The Hook: The Detective Number of Matrices
In the movie Transformers, when Optimus Prime transforms, his structure changes dramatically but his “essence” remains the same. Mathematically, this is captured by determinants!
A determinant is like a fingerprint of a matrix:
- If $|A| = 0$: The transformation collapses dimensions (singular/degenerate)
- If $|A| \neq 0$: The transformation is reversible (non-singular)
- $|A|$ tells you how much area/volume gets scaled by the transformation
Real applications:
- Computer graphics: Does this transformation flip the object?
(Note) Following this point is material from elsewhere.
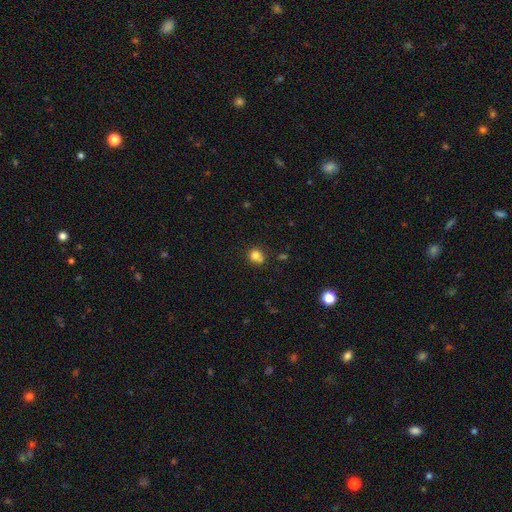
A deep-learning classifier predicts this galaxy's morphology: Smooth or featured: smooth — 79% (star or artifact — 12%)
How rounded: round — 83% (in between — 16%)
Merging: none — 59% (merger — 21%)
Check if $|A| < 0$
- Physics: Is this system solvable? Check if determinant $\neq 0$
- Economics: Is the input-output model consistent? Determinant must be non-zero
- Cryptography: Is the encryption key valid? Requires $|A| \neq 0$ and $\gcd(|A|, 26) = 1$
Why this matters for JEE: Determinants appear in 5-6 questions in JEE Main, and understanding properties is crucial for solving complex 3×3 determinants quickly in JEE Advanced. Speed matters!
Prerequisites
Before diving into determinants, you should be comfortable with:
- Matrix Basics — Understanding square matrices
- Matrix Algebra — Matrix operations
- Basic arithmetic — Sign patterns, multiplication
What is a Determinant?
Definition
A determinant is a scalar value associated with every square matrix.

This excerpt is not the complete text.